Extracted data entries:
☆ ☆ ☆ ☆ ☆ ☆ ☆
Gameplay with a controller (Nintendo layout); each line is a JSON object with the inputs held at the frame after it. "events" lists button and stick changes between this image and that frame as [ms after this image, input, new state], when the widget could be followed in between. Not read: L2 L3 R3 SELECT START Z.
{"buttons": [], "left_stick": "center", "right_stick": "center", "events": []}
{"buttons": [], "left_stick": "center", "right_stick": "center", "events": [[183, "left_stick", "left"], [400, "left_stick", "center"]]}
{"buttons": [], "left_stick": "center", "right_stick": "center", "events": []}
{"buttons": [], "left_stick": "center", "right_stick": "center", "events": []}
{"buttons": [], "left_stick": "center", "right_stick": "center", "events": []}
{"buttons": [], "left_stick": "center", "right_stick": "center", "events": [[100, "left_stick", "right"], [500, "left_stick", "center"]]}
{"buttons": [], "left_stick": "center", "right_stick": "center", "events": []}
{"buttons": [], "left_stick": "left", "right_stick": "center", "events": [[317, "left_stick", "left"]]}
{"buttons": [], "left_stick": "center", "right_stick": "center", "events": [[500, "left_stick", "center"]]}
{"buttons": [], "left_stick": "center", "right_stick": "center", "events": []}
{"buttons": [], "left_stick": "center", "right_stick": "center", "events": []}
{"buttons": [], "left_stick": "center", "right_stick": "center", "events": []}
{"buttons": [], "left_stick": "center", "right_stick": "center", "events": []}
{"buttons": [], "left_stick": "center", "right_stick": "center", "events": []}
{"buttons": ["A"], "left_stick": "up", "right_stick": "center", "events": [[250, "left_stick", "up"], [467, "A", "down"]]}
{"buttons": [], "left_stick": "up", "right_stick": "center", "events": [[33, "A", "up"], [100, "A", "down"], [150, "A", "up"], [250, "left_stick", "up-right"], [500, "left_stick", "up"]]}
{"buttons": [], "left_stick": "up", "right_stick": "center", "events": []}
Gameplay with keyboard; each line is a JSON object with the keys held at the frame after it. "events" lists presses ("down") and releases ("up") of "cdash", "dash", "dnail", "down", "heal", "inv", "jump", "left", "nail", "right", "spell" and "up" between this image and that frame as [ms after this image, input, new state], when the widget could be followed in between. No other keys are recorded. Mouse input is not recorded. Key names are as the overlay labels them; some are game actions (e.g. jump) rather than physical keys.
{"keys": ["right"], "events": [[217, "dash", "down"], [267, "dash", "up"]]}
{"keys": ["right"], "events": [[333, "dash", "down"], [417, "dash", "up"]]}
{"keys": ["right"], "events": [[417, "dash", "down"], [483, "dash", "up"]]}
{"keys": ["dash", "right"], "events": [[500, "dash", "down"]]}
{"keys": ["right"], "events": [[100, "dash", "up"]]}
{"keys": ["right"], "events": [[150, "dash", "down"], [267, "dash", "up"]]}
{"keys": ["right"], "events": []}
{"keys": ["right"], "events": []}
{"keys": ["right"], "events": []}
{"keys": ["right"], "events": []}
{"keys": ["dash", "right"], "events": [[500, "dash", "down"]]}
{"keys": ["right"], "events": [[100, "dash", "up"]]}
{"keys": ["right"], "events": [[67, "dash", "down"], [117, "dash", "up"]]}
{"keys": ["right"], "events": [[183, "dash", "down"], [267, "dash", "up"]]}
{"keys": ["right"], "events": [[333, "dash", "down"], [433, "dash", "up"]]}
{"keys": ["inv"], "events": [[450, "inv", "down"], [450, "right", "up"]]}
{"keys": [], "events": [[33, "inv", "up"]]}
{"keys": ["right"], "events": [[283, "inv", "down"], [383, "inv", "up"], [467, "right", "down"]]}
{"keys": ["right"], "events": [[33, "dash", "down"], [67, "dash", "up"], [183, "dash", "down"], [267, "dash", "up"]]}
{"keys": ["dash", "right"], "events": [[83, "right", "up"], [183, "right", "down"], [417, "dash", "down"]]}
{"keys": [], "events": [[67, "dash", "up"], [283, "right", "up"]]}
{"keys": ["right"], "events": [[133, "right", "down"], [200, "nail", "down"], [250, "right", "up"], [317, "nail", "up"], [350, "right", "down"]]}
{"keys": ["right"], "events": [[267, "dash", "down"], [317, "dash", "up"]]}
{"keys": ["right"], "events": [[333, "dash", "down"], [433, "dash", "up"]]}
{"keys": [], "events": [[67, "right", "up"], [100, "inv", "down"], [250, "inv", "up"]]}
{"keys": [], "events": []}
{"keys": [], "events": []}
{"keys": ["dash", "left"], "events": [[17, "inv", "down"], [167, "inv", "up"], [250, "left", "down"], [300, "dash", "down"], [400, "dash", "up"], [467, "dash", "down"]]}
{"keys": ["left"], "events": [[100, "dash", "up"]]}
☆ ☆ ☆ ☆ ☆ ☆ ☆
— Task to complete —
The records above must be transcribed in full, word for word.

— Answer to this exercise —
Gameplay with a controller (Nintendo layout); each line is a JSON object with the inputs held at the frame after it. "events" lists button and stick changes between this image and that frame as [ms after this image, input, new state], when the widget could be followed in between. Not read: L2 L3 R3 SELECT START Z.
{"buttons": [], "left_stick": "center", "right_stick": "center", "events": []}
{"buttons": [], "left_stick": "center", "right_stick": "center", "events": [[183, "left_stick", "left"], [400, "left_stick", "center"]]}
{"buttons": [], "left_stick": "center", "right_stick": "center", "events": []}
{"buttons": [], "left_stick": "center", "right_stick": "center", "events": []}
{"buttons": [], "left_stick": "center", "right_stick": "center", "events": []}
{"buttons": [], "left_stick": "center", "right_stick": "center", "events": [[100, "left_stick", "right"], [500, "left_stick", "center"]]}
{"buttons": [], "left_stick": "center", "right_stick": "center", "events": []}
{"buttons": [], "left_stick": "left", "right_stick": "center", "events": [[317, "left_stick", "left"]]}
{"buttons": [], "left_stick": "center", "right_stick": "center", "events": [[500, "left_stick", "center"]]}
{"buttons": [], "left_stick": "center", "right_stick": "center", "events": []}
{"buttons": [], "left_stick": "center", "right_stick": "center", "events": []}
{"buttons": [], "left_stick": "center", "right_stick": "center", "events": []}
{"buttons": [], "left_stick": "center", "right_stick": "center", "events": []}
{"buttons": [], "left_stick": "center", "right_stick": "center", "events": []}
{"buttons": ["A"], "left_stick": "up", "right_stick": "center", "events": [[250, "left_stick", "up"], [467, "A", "down"]]}
{"buttons": [], "left_stick": "up", "right_stick": "center", "events": [[33, "A", "up"], [100, "A", "down"], [150, "A", "up"], [250, "left_stick", "up-right"], [500, "left_stick", "up"]]}
{"buttons": [], "left_stick": "up", "right_stick": "center", "events": []}
Gameplay with keyboard; each line is a JSON object with the keys held at the frame after it. "events" lists presses ("down") and releases ("up") of "cdash", "dash", "dnail", "down", "heal", "inv", "jump", "left", "nail", "right", "spell" and "up" between this image and that frame as [ms after this image, input, new state], when the widget could be followed in between. No other keys are recorded. Mouse input is not recorded. Key names are as the overlay labels them; some are game actions (e.g. jump) rather than physical keys.
{"keys": ["right"], "events": [[217, "dash", "down"], [267, "dash", "up"]]}
{"keys": ["right"], "events": [[333, "dash", "down"], [417, "dash", "up"]]}
{"keys": ["right"], "events": [[417, "dash", "down"], [483, "dash", "up"]]}
{"keys": ["dash", "right"], "events": [[500, "dash", "down"]]}
{"keys": ["right"], "events": [[100, "dash", "up"]]}
{"keys": ["right"], "events": [[150, "dash", "down"], [267, "dash", "up"]]}
{"keys": ["right"], "events": []}
{"keys": ["right"], "events": []}
{"keys": ["right"], "events": []}
{"keys": ["right"], "events": []}
{"keys": ["dash", "right"], "events": [[500, "dash", "down"]]}
{"keys": ["right"], "events": [[100, "dash", "up"]]}
{"keys": ["right"], "events": [[67, "dash", "down"], [117, "dash", "up"]]}
{"keys": ["right"], "events": [[183, "dash", "down"], [267, "dash", "up"]]}
{"keys": ["right"], "events": [[333, "dash", "down"], [433, "dash", "up"]]}
{"keys": ["inv"], "events": [[450, "inv", "down"], [450, "right", "up"]]}
{"keys": [], "events": [[33, "inv", "up"]]}
{"keys": ["right"], "events": [[283, "inv", "down"], [383, "inv", "up"], [467, "right", "down"]]}
{"keys": ["right"], "events": [[33, "dash", "down"], [67, "dash", "up"], [183, "dash", "down"], [267, "dash", "up"]]}
{"keys": ["dash", "right"], "events": [[83, "right", "up"], [183, "right", "down"], [417, "dash", "down"]]}
{"keys": [], "events": [[67, "dash", "up"], [283, "right", "up"]]}
{"keys": ["right"], "events": [[133, "right", "down"], [200, "nail", "down"], [250, "right", "up"], [317, "nail", "up"], [350, "right", "down"]]}
{"keys": ["right"], "events": [[267, "dash", "down"], [317, "dash", "up"]]}
{"keys": ["right"], "events": [[333, "dash", "down"], [433, "dash", "up"]]}
{"keys": [], "events": [[67, "right", "up"], [100, "inv", "down"], [250, "inv", "up"]]}
{"keys": [], "events": []}
{"keys": [], "events": []}
{"keys": ["dash", "left"], "events": [[17, "inv", "down"], [167, "inv", "up"], [250, "left", "down"], [300, "dash", "down"], [400, "dash", "up"], [467, "dash", "down"]]}
{"keys": ["left"], "events": [[100, "dash", "up"]]}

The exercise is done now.